BEGIN Entries shown

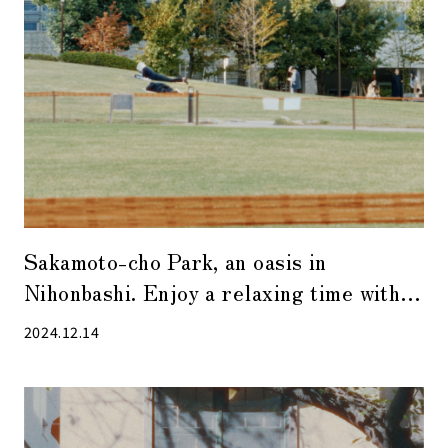
Sakamoto-cho Park, an oasis in
Nihonbashi. Enjoy a relaxing time with
R&B sounds with a bossa nova taste.
2024.12.14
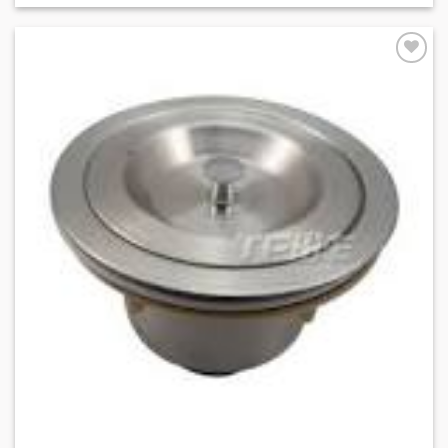
Add to
Wishlist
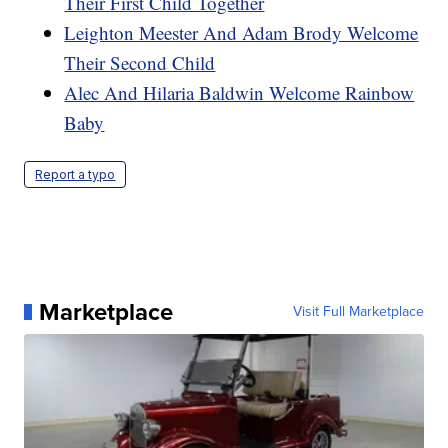
Their First Child Together
Leighton Meester And Adam Brody Welcome
Their Second Child
Alec And Hilaria Baldwin Welcome Rainbow
Baby
Report a typo
Marketplace
Visit Full Marketplace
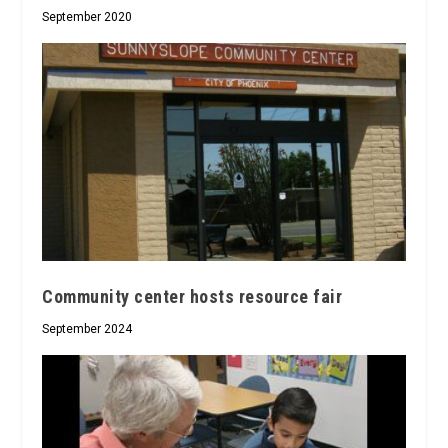
September 2020
Community center hosts resource fair
September 2024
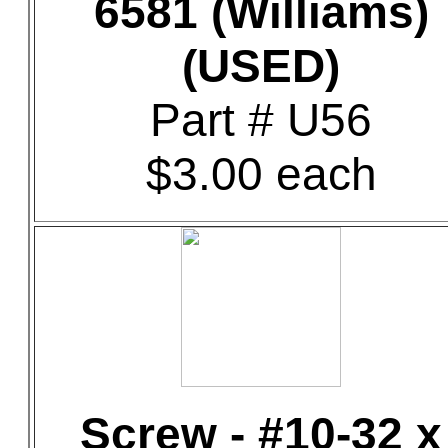
6581 (Williams)
(USED)
Part # U56
$3.00 each
Screw - #10-32 x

END Entries shown

Transcribe the part of the records that opens with the line containing "September 2020" and runs through the end of the records, omitting the pictures from your answer.

September 2020
Community center hosts resource fair
September 2024
6581 (Williams)
(USED)
Part # U56
$3.00 each
Screw - #10-32 x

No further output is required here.